Infine, una menzione meritano i dispositivi più tradizionali nel panorama hi-tech, ovvero i device in grado di disturbare il segnale di chiusura del veicolo che lasciano allontanare il proprietario con la convinzione di aver chiuso la vettura, consentendo l’accesso indisturbato al ladro.

Un fenomeno che si è consolidato negli ultimi anni, parallelo al più ampio business dei furti, riguarda le sottrazioni parziali, in particolare dei navigatori satellitari, cioè dei dispositivi multifunzionali integrati nelle plance dei veicoli.

Questo nuovo “commercio” è in rapida ascesa e nel solo mondo del noleggio auto, secondo l’Associazione di categoria ANIASA, conta quasi 2.000 casi per un danno complessivo annuo di circa 10 mln di euro a danno dei noleggiatori.  Per il ripristino delle singole vetture, infatti, il costo può variare da 1.700 euro per le utilitarie a oltre 15.000 euro per le premium. I navigatori non sono gli unici elementi ad attrarre le bande criminali che oggi prendono di mira anche pneumatici, attuatori della frizione (delle Smart), volanti multifunzione, fari a led e le costose batterie delle vetture ibride. Tutti elementi asportabili in meno di un minuto e destinati ad alimentare il redditizio mercato nero dei pezzi di ricambio.

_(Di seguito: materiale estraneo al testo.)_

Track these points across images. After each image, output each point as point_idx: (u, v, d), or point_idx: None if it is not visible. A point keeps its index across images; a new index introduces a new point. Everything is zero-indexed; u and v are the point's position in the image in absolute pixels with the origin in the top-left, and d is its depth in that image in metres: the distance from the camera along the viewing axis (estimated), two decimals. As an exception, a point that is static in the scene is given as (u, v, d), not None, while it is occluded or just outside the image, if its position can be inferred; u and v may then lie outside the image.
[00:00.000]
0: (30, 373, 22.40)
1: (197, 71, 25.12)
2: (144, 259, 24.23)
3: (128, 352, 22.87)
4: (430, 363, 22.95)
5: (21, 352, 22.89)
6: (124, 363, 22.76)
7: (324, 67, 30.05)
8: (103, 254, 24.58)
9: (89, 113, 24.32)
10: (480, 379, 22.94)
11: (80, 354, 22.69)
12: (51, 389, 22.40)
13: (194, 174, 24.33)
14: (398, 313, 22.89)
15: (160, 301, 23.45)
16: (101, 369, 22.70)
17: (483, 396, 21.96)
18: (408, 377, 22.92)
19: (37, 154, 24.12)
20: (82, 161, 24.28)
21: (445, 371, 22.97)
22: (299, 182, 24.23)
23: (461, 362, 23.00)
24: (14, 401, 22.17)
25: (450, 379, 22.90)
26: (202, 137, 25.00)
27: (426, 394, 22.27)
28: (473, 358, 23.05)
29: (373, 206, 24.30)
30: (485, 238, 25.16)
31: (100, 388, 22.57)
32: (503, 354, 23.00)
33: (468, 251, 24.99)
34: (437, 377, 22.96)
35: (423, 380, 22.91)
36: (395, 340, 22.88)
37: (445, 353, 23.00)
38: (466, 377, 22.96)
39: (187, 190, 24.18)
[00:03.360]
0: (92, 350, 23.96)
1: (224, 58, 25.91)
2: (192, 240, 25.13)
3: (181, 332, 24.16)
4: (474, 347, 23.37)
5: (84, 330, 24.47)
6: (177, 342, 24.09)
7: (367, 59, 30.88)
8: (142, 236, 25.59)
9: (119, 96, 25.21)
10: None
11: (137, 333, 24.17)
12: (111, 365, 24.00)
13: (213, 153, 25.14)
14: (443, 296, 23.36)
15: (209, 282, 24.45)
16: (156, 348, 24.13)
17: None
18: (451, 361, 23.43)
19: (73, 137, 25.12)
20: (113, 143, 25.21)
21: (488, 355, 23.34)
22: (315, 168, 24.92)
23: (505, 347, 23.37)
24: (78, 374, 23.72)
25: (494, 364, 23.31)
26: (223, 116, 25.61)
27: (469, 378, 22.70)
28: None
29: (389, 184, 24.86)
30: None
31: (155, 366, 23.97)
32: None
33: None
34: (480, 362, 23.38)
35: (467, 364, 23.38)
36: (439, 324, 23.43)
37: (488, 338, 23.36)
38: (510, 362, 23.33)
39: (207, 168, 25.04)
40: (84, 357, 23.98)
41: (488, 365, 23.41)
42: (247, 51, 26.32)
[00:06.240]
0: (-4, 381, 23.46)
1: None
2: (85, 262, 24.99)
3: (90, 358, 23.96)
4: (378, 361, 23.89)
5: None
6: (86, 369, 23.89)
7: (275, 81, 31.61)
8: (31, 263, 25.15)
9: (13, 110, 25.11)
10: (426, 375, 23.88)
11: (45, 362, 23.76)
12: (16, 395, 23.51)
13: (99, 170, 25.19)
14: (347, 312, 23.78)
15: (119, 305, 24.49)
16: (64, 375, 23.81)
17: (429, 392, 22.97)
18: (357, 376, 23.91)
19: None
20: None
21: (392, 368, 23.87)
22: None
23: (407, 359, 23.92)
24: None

Altra dinamica emergente e oggi in fase di osservazione riguarda le frodi connesse a “finte sottrazioni di veicoli” denunciate sul territorio partenopeo. Negli ultimi mesi a Napoli in totale controtendenza con i dati nazionali e anche con quelli locali, alcune compagnie assicurative hanno rilevato un netto aumento dei furti di veicoli assicurati con un valore medio che si aggira intorno ai 10.000 euro. Dietro questo improvviso boom, potrebbe esserci una frode messa in atto da una banda criminale per cui i proprietari del veicolo, coinvolti nella truffa, cannibalizzano la propria auto, estraendo tutti i pezzi di ricambio rivendibili, per poi farla sparire e intascare i soldi dell’assicurazione oltre ai proventi della vendita delle componenti.

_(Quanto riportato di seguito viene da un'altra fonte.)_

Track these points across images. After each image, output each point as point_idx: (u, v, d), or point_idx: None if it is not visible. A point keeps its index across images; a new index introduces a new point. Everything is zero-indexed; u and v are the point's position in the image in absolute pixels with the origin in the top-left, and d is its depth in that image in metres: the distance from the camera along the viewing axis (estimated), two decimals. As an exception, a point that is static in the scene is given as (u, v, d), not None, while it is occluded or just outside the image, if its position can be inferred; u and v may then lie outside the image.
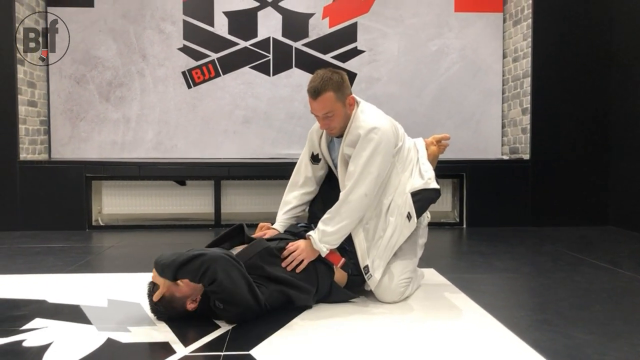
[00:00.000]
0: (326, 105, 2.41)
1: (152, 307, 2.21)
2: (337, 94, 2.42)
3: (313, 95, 2.42)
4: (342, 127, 2.49)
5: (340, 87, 2.43)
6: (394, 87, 5.36)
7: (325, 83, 2.40)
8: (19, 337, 2.04)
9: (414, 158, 2.62)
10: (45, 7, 5.14)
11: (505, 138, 5.35)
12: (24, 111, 4.77)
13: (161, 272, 2.12)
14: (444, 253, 3.97)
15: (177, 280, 2.13)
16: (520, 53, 5.01)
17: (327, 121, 2.46)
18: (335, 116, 2.44)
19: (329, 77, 2.42)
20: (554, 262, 3.36)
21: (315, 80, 2.43)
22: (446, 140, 2.84)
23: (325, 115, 2.44)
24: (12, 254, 3.68)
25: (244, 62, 5.29)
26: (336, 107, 2.43)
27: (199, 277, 2.06)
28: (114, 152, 5.24)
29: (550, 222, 4.80)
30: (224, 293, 2.09)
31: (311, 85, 2.43)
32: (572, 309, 2.38)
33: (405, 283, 2.51)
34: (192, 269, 2.06)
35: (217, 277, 2.05)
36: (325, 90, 2.40)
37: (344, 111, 2.46)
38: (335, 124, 2.47)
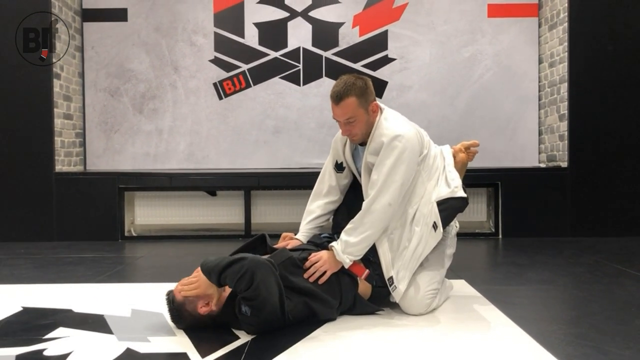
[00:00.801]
0: (348, 110, 2.36)
1: (171, 314, 2.21)
2: (360, 100, 2.37)
3: (335, 100, 2.38)
4: (365, 134, 2.44)
5: (364, 93, 2.38)
6: (426, 95, 5.27)
7: (348, 88, 2.36)
8: (40, 346, 2.04)
9: (440, 166, 2.55)
10: (81, 23, 5.26)
11: (542, 146, 5.19)
12: (60, 124, 4.87)
13: (208, 276, 2.11)
14: (477, 264, 3.85)
15: (222, 285, 2.12)
16: (557, 58, 4.87)
17: (349, 127, 2.41)
18: (358, 122, 2.39)
19: (352, 82, 2.38)
20: (592, 274, 3.22)
21: (338, 85, 2.39)
22: (475, 147, 2.75)
23: (347, 121, 2.39)
24: (45, 263, 3.74)
25: (274, 73, 5.30)
26: (358, 113, 2.38)
27: (236, 280, 2.02)
28: (147, 164, 5.31)
29: (590, 232, 4.62)
30: (257, 300, 2.04)
31: (334, 90, 2.39)
32: (608, 323, 2.26)
33: (432, 295, 2.43)
34: (233, 272, 2.03)
35: (254, 282, 2.00)
36: (348, 96, 2.35)
37: (367, 118, 2.41)
38: (357, 130, 2.42)
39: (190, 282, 2.17)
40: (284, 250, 2.41)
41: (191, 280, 2.18)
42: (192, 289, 2.14)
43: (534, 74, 5.23)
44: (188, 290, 2.15)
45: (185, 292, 2.15)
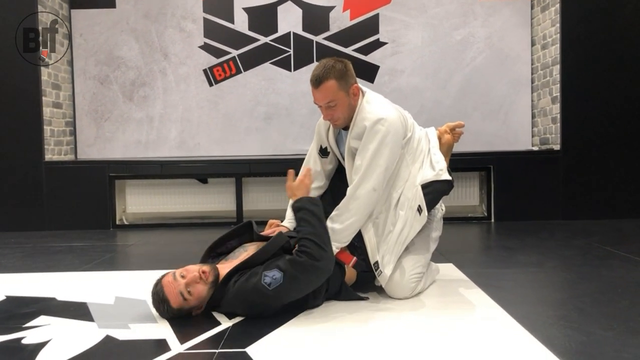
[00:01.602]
0: (328, 94, 2.32)
1: (159, 312, 2.17)
2: (340, 83, 2.32)
3: (315, 84, 2.33)
4: (347, 118, 2.40)
5: (344, 76, 2.34)
6: (418, 79, 5.23)
7: (327, 71, 2.31)
8: (19, 335, 2.02)
9: (424, 149, 2.51)
10: (69, 11, 5.21)
11: (535, 129, 5.15)
12: (49, 112, 4.84)
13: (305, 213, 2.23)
14: (467, 248, 3.83)
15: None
16: (549, 40, 4.81)
17: (330, 111, 2.37)
18: (339, 106, 2.35)
19: (331, 65, 2.33)
20: (582, 256, 3.20)
21: (317, 69, 2.34)
22: (460, 128, 2.71)
23: (327, 104, 2.34)
24: (33, 253, 3.72)
25: (264, 58, 5.25)
26: (339, 96, 2.33)
27: (319, 244, 2.11)
28: (138, 152, 5.27)
29: (583, 215, 4.60)
30: (302, 271, 2.07)
31: (313, 74, 2.34)
32: (594, 305, 2.24)
33: (416, 278, 2.40)
34: (323, 238, 2.14)
35: (320, 261, 2.08)
36: (328, 79, 2.31)
37: (348, 101, 2.36)
38: (339, 114, 2.37)
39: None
40: (281, 234, 2.38)
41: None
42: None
43: (526, 57, 5.18)
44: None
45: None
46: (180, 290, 2.09)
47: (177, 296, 2.09)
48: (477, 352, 1.76)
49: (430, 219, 2.54)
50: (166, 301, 2.10)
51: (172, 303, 2.10)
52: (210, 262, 2.35)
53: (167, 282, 2.12)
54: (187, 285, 2.09)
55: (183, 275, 2.11)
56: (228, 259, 2.34)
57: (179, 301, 2.09)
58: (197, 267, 2.16)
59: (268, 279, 2.06)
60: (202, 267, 2.14)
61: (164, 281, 2.13)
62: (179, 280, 2.10)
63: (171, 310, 2.11)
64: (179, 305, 2.10)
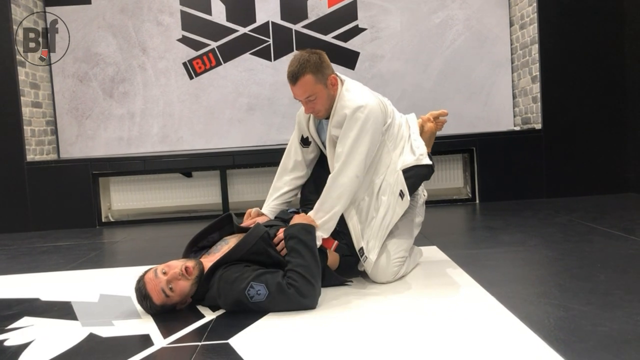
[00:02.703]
0: (307, 89, 2.32)
1: (142, 306, 2.17)
2: (317, 76, 2.32)
3: (292, 80, 2.33)
4: (328, 108, 2.40)
5: (320, 68, 2.33)
6: (398, 64, 5.22)
7: (302, 66, 2.30)
8: (1, 337, 2.02)
9: (405, 135, 2.52)
10: (43, 7, 5.15)
11: (517, 109, 5.17)
12: (28, 112, 4.79)
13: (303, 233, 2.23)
14: (451, 230, 3.86)
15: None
16: (527, 19, 4.82)
17: (310, 105, 2.37)
18: (318, 99, 2.35)
19: (306, 59, 2.32)
20: (563, 233, 3.23)
21: (292, 65, 2.33)
22: (444, 117, 2.72)
23: (307, 99, 2.35)
24: (17, 254, 3.71)
25: (244, 49, 5.22)
26: (317, 89, 2.33)
27: (310, 276, 2.11)
28: (121, 148, 5.24)
29: (566, 192, 4.63)
30: (288, 298, 2.07)
31: (289, 70, 2.34)
32: (573, 280, 2.27)
33: (399, 262, 2.42)
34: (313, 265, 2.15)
35: (308, 294, 2.09)
36: (304, 74, 2.30)
37: (327, 92, 2.37)
38: (320, 106, 2.38)
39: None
40: (259, 225, 2.38)
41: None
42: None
43: (505, 37, 5.18)
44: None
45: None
46: (162, 287, 2.09)
47: (159, 293, 2.09)
48: (457, 332, 1.78)
49: (413, 205, 2.57)
50: (148, 298, 2.11)
51: (154, 300, 2.10)
52: (193, 257, 2.36)
53: (149, 279, 2.12)
54: (168, 282, 2.09)
55: (165, 271, 2.11)
56: (210, 253, 2.36)
57: (161, 298, 2.10)
58: (181, 262, 2.16)
59: (252, 291, 2.07)
60: (185, 263, 2.14)
61: (146, 278, 2.13)
62: (160, 277, 2.10)
63: (154, 307, 2.12)
64: (161, 302, 2.11)
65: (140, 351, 1.80)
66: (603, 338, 1.64)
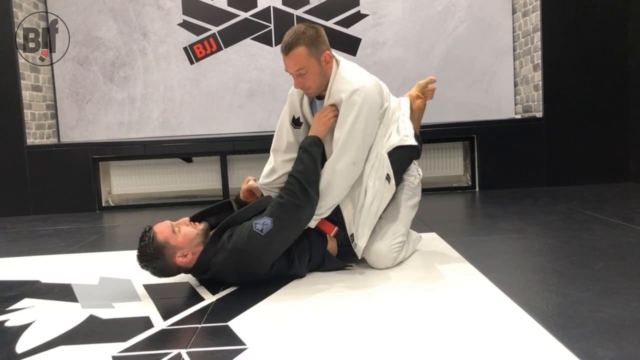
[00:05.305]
0: (299, 61, 2.26)
1: (141, 251, 2.14)
2: (311, 49, 2.26)
3: (285, 51, 2.28)
4: (319, 86, 2.35)
5: (315, 42, 2.27)
6: (400, 51, 5.20)
7: (297, 37, 2.25)
8: (1, 318, 2.03)
9: (397, 118, 2.49)
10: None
11: (518, 97, 5.16)
12: (29, 96, 4.78)
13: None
14: (451, 217, 3.87)
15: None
16: (530, 7, 4.79)
17: (301, 79, 2.31)
18: (310, 74, 2.29)
19: (302, 31, 2.27)
20: (563, 221, 3.23)
21: (288, 35, 2.29)
22: (432, 84, 2.68)
23: (298, 72, 2.28)
24: (18, 237, 3.72)
25: (245, 34, 5.20)
26: (310, 63, 2.27)
27: (305, 186, 2.18)
28: (121, 133, 5.24)
29: (566, 181, 4.63)
30: (290, 215, 2.15)
31: (283, 40, 2.29)
32: (572, 267, 2.27)
33: (397, 248, 2.42)
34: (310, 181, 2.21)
35: (305, 205, 2.17)
36: (297, 45, 2.25)
37: (319, 69, 2.30)
38: (311, 82, 2.32)
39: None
40: (269, 197, 2.41)
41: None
42: None
43: (507, 25, 5.15)
44: None
45: None
46: (170, 223, 2.17)
47: (167, 227, 2.15)
48: (456, 318, 1.78)
49: (408, 186, 2.53)
50: (153, 234, 2.12)
51: (158, 235, 2.12)
52: None
53: (157, 224, 2.19)
54: (177, 225, 2.17)
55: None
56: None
57: (167, 232, 2.13)
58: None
59: (259, 225, 2.12)
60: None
61: (154, 226, 2.19)
62: (168, 221, 2.20)
63: (155, 243, 2.10)
64: (165, 238, 2.11)
65: (140, 333, 1.80)
66: (601, 324, 1.65)
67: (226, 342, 1.68)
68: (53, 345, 1.75)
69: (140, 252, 2.14)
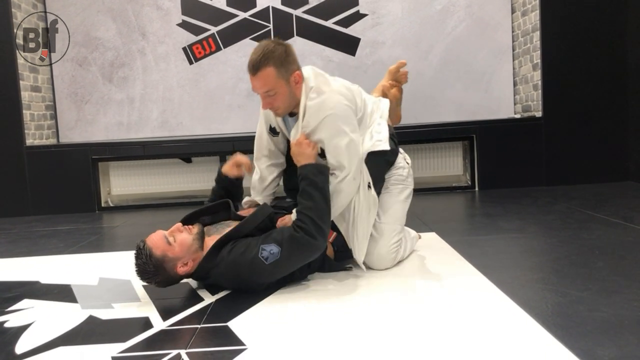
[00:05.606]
0: (267, 82, 2.13)
1: (140, 268, 2.05)
2: (280, 70, 2.13)
3: (252, 71, 2.13)
4: (288, 107, 2.24)
5: (284, 62, 2.14)
6: (399, 50, 5.19)
7: (266, 57, 2.10)
8: (1, 319, 2.03)
9: (373, 121, 2.41)
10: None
11: (517, 96, 5.16)
12: (28, 97, 4.78)
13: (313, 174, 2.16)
14: (450, 217, 3.87)
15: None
16: (529, 6, 4.79)
17: (269, 100, 2.19)
18: (278, 95, 2.17)
19: (271, 49, 2.12)
20: (562, 221, 3.23)
21: (255, 53, 2.13)
22: (403, 68, 2.64)
23: (266, 93, 2.17)
24: (17, 238, 3.71)
25: (244, 34, 5.20)
26: (278, 84, 2.14)
27: (320, 220, 2.09)
28: (120, 133, 5.23)
29: (566, 180, 4.63)
30: (299, 247, 2.07)
31: (250, 59, 2.14)
32: (571, 267, 2.28)
33: (395, 247, 2.41)
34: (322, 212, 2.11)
35: (317, 238, 2.08)
36: (266, 66, 2.11)
37: (288, 89, 2.18)
38: (279, 103, 2.20)
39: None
40: (266, 205, 2.38)
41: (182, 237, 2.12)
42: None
43: (507, 24, 5.15)
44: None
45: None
46: (164, 234, 2.06)
47: (161, 239, 2.04)
48: (456, 318, 1.79)
49: (395, 180, 2.48)
50: (148, 250, 2.02)
51: (154, 250, 2.02)
52: None
53: (149, 236, 2.08)
54: (170, 233, 2.08)
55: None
56: (211, 234, 2.27)
57: (162, 245, 2.03)
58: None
59: (266, 252, 2.04)
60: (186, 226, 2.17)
61: (146, 238, 2.08)
62: (160, 231, 2.10)
63: (153, 259, 2.01)
64: (162, 252, 2.02)
65: (139, 333, 1.81)
66: (600, 323, 1.65)
67: (226, 342, 1.69)
68: (52, 346, 1.75)
69: (139, 270, 2.06)
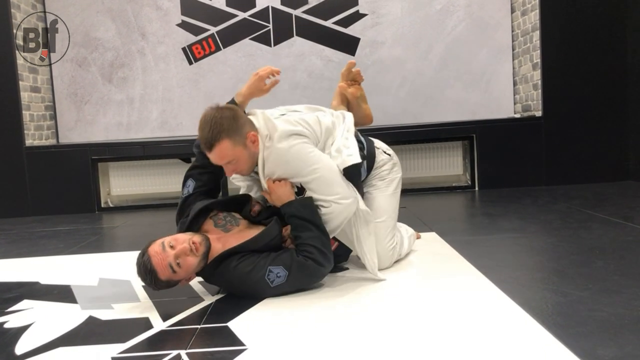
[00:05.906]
0: (225, 155, 2.08)
1: (149, 285, 2.04)
2: (234, 138, 2.06)
3: (207, 148, 2.08)
4: (252, 165, 2.20)
5: (236, 130, 2.07)
6: (399, 50, 5.20)
7: (217, 131, 2.04)
8: (1, 319, 2.03)
9: (334, 140, 2.33)
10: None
11: (517, 96, 5.15)
12: (27, 97, 4.77)
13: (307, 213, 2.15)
14: (450, 216, 3.86)
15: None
16: (529, 6, 4.79)
17: (232, 167, 2.14)
18: (240, 161, 2.12)
19: (218, 122, 2.04)
20: (562, 220, 3.23)
21: (204, 129, 2.06)
22: (354, 67, 2.61)
23: (227, 164, 2.12)
24: (17, 239, 3.71)
25: (244, 34, 5.20)
26: (236, 152, 2.09)
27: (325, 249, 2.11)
28: (120, 134, 5.23)
29: (566, 180, 4.63)
30: (304, 271, 2.08)
31: (202, 136, 2.08)
32: (571, 266, 2.27)
33: (391, 246, 2.40)
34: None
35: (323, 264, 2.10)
36: (219, 140, 2.04)
37: (247, 152, 2.12)
38: (243, 166, 2.16)
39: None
40: (278, 222, 2.24)
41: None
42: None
43: (506, 24, 5.15)
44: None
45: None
46: (169, 262, 1.97)
47: (166, 269, 1.98)
48: (456, 318, 1.78)
49: (379, 178, 2.46)
50: (153, 272, 1.97)
51: (159, 275, 1.98)
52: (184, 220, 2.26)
53: (155, 252, 1.99)
54: (176, 257, 1.98)
55: (172, 245, 2.00)
56: (217, 228, 2.22)
57: (168, 274, 1.99)
58: (187, 237, 2.05)
59: (272, 275, 2.04)
60: (192, 238, 2.04)
61: (151, 251, 2.00)
62: (167, 251, 1.98)
63: (158, 282, 2.00)
64: (167, 278, 2.00)
65: (139, 334, 1.80)
66: (600, 323, 1.65)
67: (226, 342, 1.68)
68: (52, 346, 1.75)
69: (147, 284, 2.05)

La facilità di apertura e accensione di una vettura, insieme all’utilizzo sempre più frequente di dispositivi hi-tech (tra cui, anche i jammer) per ricercare, disturbare e sabotare i sistemi telematici di protezione del veicolo (sono oltre 6 milioni le scatole nere a bordo del parco auto nazionale), rendono sempre più ardua la sfida di tutelare efficacemente il proprio veicolo. Analizzando i dati relativi agli Sport Utility Vehicle, il boom dei furti e il forte calo dei recuperi, pur essendo molti di questi veicoli dotati di dispositivi embedded o successivamente installati, palesano la capacità delle organizzazioni criminali di evolversi e rispondere alle nuove tecnologie.